Rating: 4/5
It’s 1990. Fourteen-year old Johanna Morrigan wants to be anybody but herself. She dreams of being wildly popular, making money and, most importantly, having a boyfriend. But living on welfare in a family of sevens hardly provides the lifestyle Johanna yearns for. When she wins a poetry competition and is invited to read her poem on the local TV network, Johanna is certain of instant fame. But, much to her horror, she makes a complete debacle of herself and is immediately ridiculed by the entire town. Mortified she decides to reinvent herself into Dolly Wilde, a crass, hard-partying, sex-adventuress.

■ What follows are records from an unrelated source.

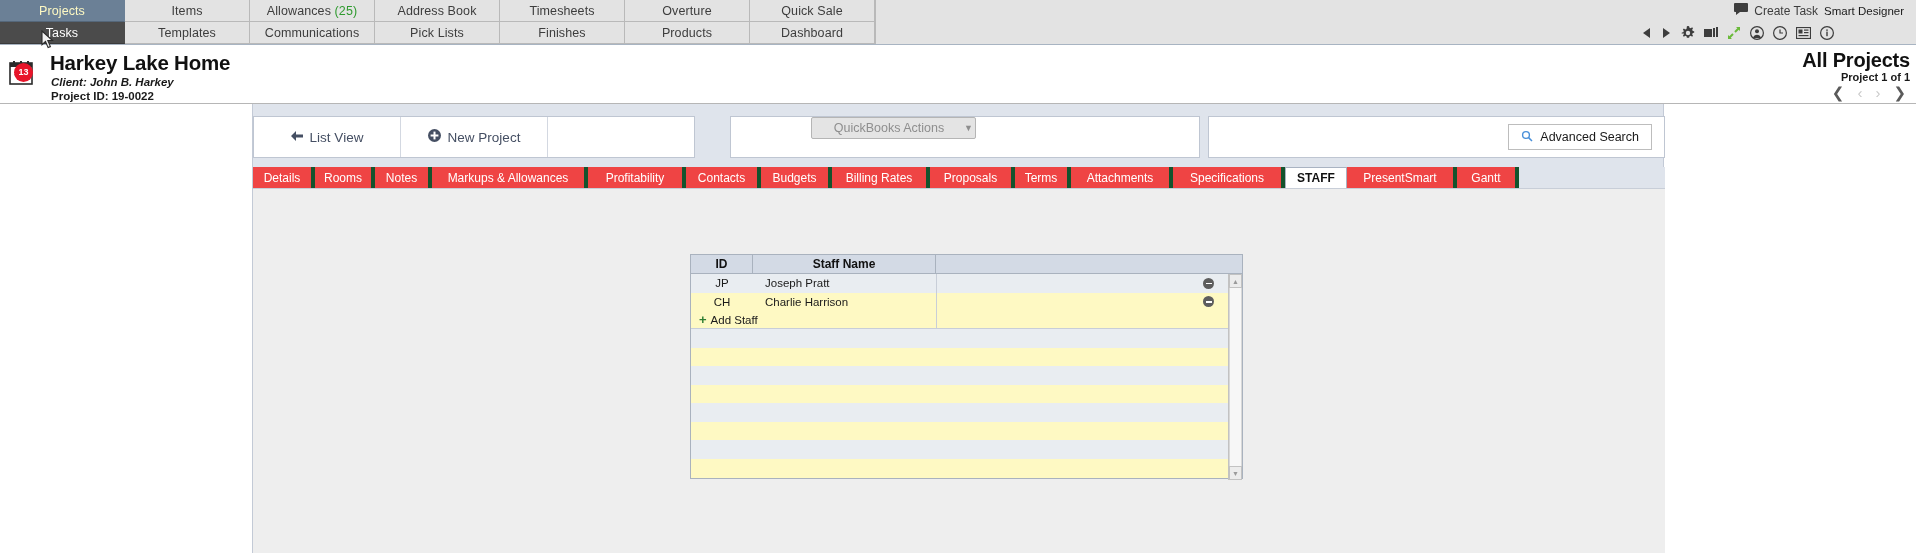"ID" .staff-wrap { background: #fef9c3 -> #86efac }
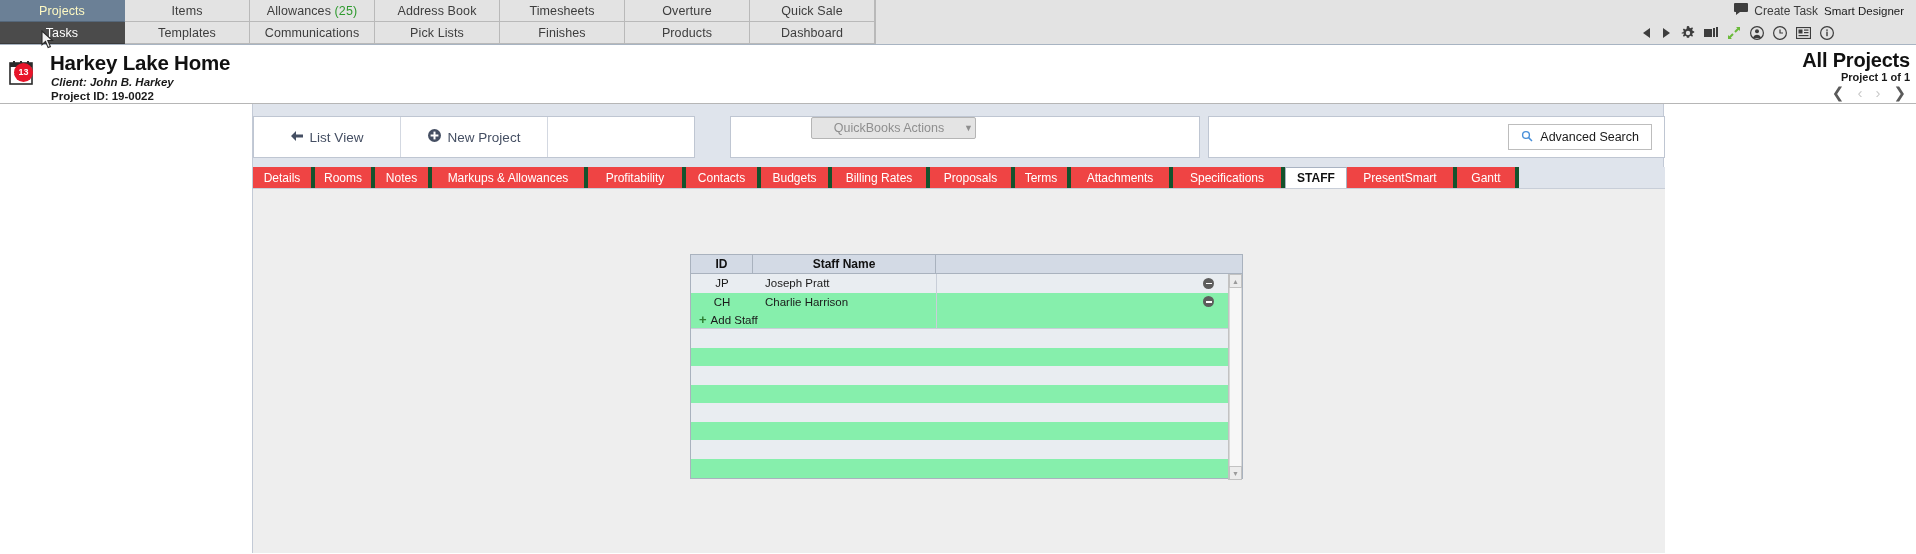"JP" div.srow { order: before "CH" -> after "CH" }
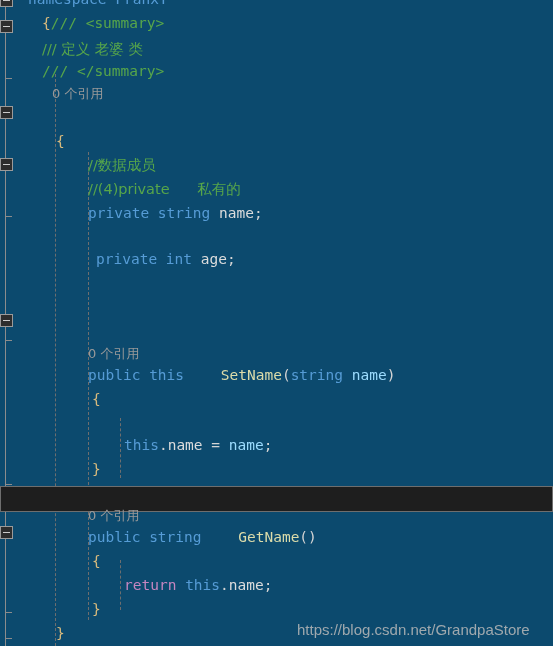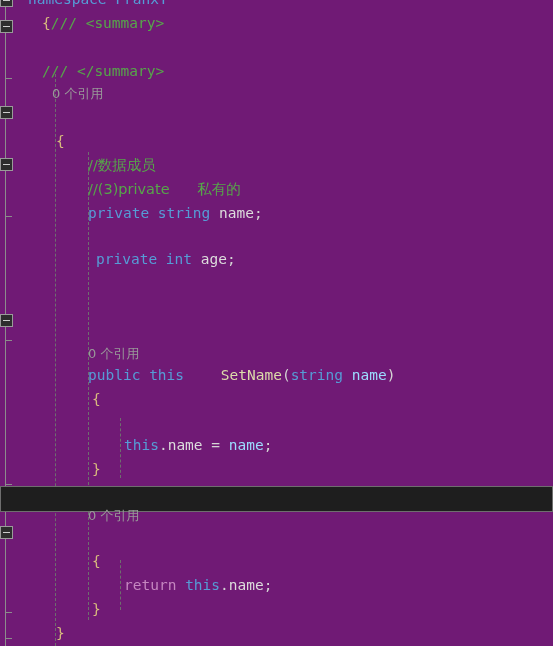"{/// <summary>" #editor { background: #701a75 -> #0c4a6e }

How to Build A Girl by Caitlin Moran is a coming-of-age story revolving around the antics of the newly reinvented Dolly Wilde. Dolly begins a career as a music journalist. When she is not decimating bands with a few strokes of her pen, she is either sleeping with anyone who agrees or partying like its 1999- nine years too early.
I almost didn’t like this book. For the most part when I was reading, I found the story too crude and grungy, bordering on vulgar. I didn’t much like Johanna or her family either. But by the end of the book I had completely changed my mind. Caitlin Moran puts her finger right on the pulse of every erstwhile teenager when she talks about how we’ve all reinvented ourselves over and over again until we’ve churned out the adults we are now comfortable being. The purpose of teenage years, Moran writes, is to explore every version, every possibility of ourselves to find one that we fit best. With these final chapters, I felt the author brings the book home.
So, in spite of my earlier misgivings, I’d recommend this book. Read it not necessarily for the wild flashbacks of the early 90s but for the brilliant, insightful and feisty revelations Johanna Morrigan is about to have.